The Kendeda Building will be net-positive energy and water. Its features include composting toilets and greywater recycling. Gassman says his team explored a blackwater treatment system, but eventually rejected that idea because Georgia Tech would have had to be licensed as a sewer regulator.
On the rooftop of another campus building, the university has been conducting tests on converting rainwater to potable water, which currently isn’t allowed in Atlanta.
During the design process, the project team specified revolving doors to reduce the building’s humidity. Georgia Tech balked because it thought the doors would cause traffic jams for occupants. Gassman explains that by not using the doors, there would be a 10% energy penalty under the Living Building Challenge’s measurements. So Georgia Tech chose to offset that penalty by installing more solar panels. The completed building will have 913 solar panels with a 328-kilowatt capacity.

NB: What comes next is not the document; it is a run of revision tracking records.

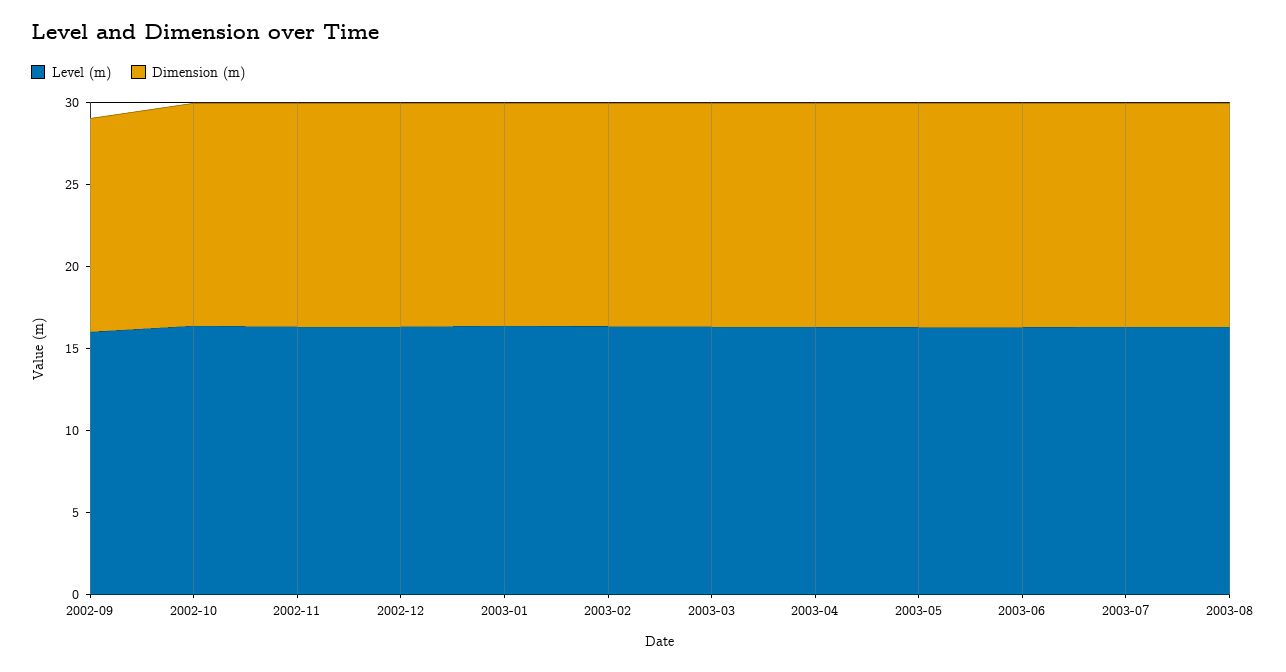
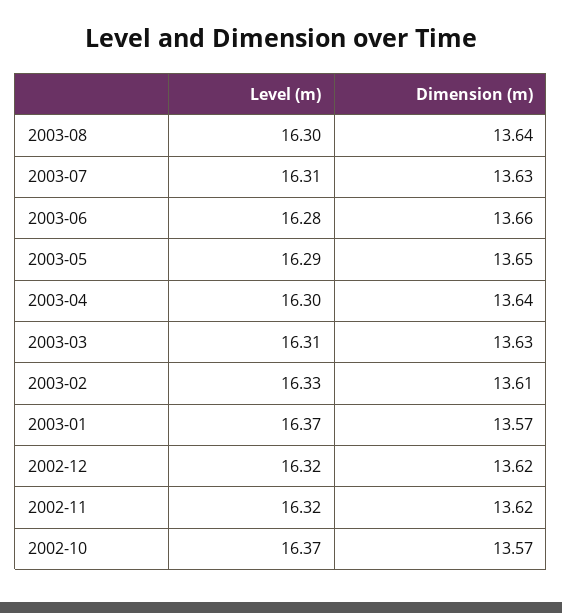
Level (m), 2002-09: 16 -> none
Dimension (m), 2002-09: 13 -> none

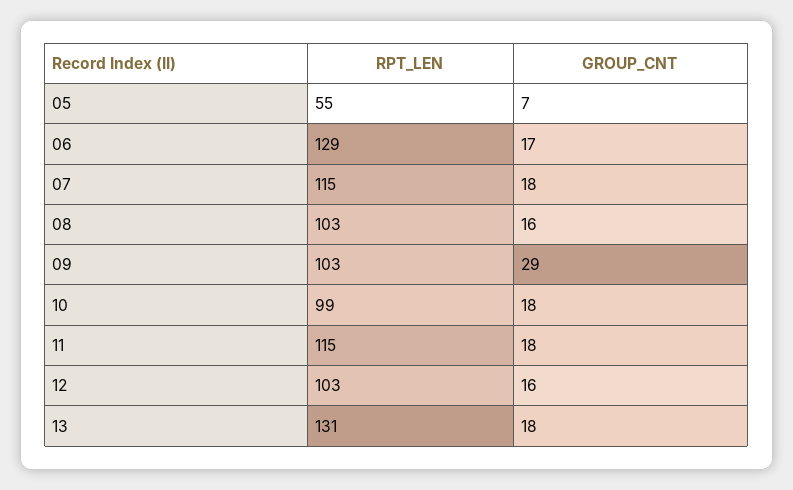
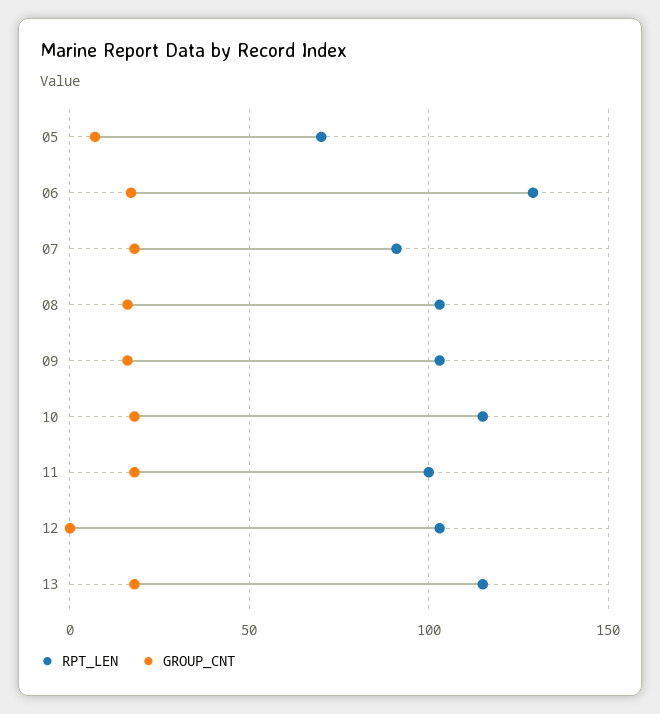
RPT_LEN, 05: 55 -> 70
RPT_LEN, 07: 115 -> 90
GROUP_CNT, 09: 29 -> 15
RPT_LEN, 10: 99 -> 115
RPT_LEN, 11: 115 -> 100
GROUP_CNT, 12: 16 -> 0
RPT_LEN, 13: 131 -> 115

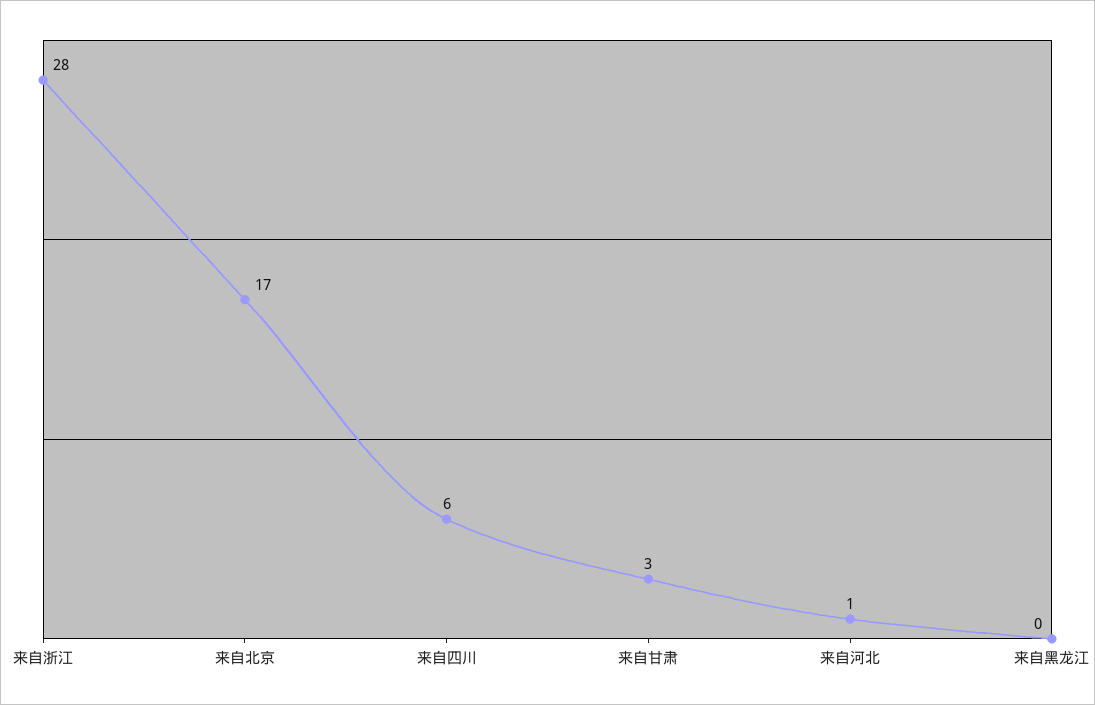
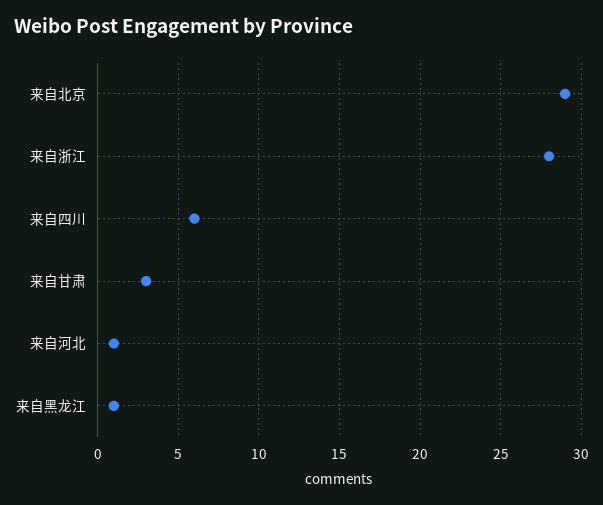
来自北京: 17 -> 29
来自黑龙江: 0 -> 1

Bell says the ambient temperature of the building will range between 72 F and 76 F, but with a constant airflow. There will be air conditioning, but from smaller, higher-efficiency units. A water pumping system for radiant heating and cooling is being built into the floor slabs. The building’s operable windows will be linked to a remote weather station to determine when they open or close. But occupants will have access to override functions.
The university hired Epsten Group in Atlanta to monitor and verify the building’s performance. The Kendeda Building is expected to receive Living Building Challenge 3.1 certification by 2020.
Hard construction costs are estimated at $18.6 million, or roughly $397 per sf, based on total programmable space. Wertheimer says Georgia Tech and the Kendeda Fund view this project as a potential catalyst to encourage other developers to consider a higher level of sustainability in future projects. “The stone that creates a ripple,” is how Gassman put it.